Diz-se, por aí, que agora sim. Finalmente, vem-se provar, que ninguém está acima da lei. E, nesse contexto, mais uma figura mediática (agora do mundo do desporto), foi objeto da justiça, tendo inclusivamente sido preso para, supostamente, ser interrogado.
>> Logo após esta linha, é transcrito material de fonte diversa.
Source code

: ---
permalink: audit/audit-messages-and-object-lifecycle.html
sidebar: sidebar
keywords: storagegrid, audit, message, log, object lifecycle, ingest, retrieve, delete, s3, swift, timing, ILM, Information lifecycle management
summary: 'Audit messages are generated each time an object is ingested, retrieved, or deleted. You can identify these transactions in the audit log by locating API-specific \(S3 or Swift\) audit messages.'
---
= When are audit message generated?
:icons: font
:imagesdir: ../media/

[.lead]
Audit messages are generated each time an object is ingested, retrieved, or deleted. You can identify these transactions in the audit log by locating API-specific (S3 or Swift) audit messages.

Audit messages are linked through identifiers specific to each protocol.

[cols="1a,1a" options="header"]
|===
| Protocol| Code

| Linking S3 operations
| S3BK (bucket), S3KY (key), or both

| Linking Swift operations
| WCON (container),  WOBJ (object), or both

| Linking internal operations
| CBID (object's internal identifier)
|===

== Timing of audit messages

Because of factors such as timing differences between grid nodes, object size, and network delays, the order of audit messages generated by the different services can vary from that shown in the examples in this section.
Eu gostava muito de acreditar que, agora, é que é!!! Mas..., não sei. Continuo, no mínimo, cético. Prende-se, interroga-se, anunciam-se medidas de coação, mas no final dos capítulos, poucos (refiro-me aos mais “ilustres” ladrões) são os que “apanham” prisão efetiva e/ou devolvem o que roubaram. Pelo menos até agora, tudo se arrasta indefinidamente; parece que mesmo havendo nuances nos episódios, o fim advinha-se sempre o mesmo. Há casos, até, em que o vilão vira, sem surpresa, herói. E a comunicação social ajuda, geralmente, nessa metamorfose a que também nos vamos habituando.

Aguardemos se, a curto prazo, alguma coisa de essencial vai mudar na justiça portuguesa. As dúvidas, para mim, ainda são muitas. Afinal, continua a privilegiar-se o imediato. Não vejo vontade (política) de proceder a grandes transformações de modo a prevenir os grandes crimes de corrupção. Ou estarei enganado?!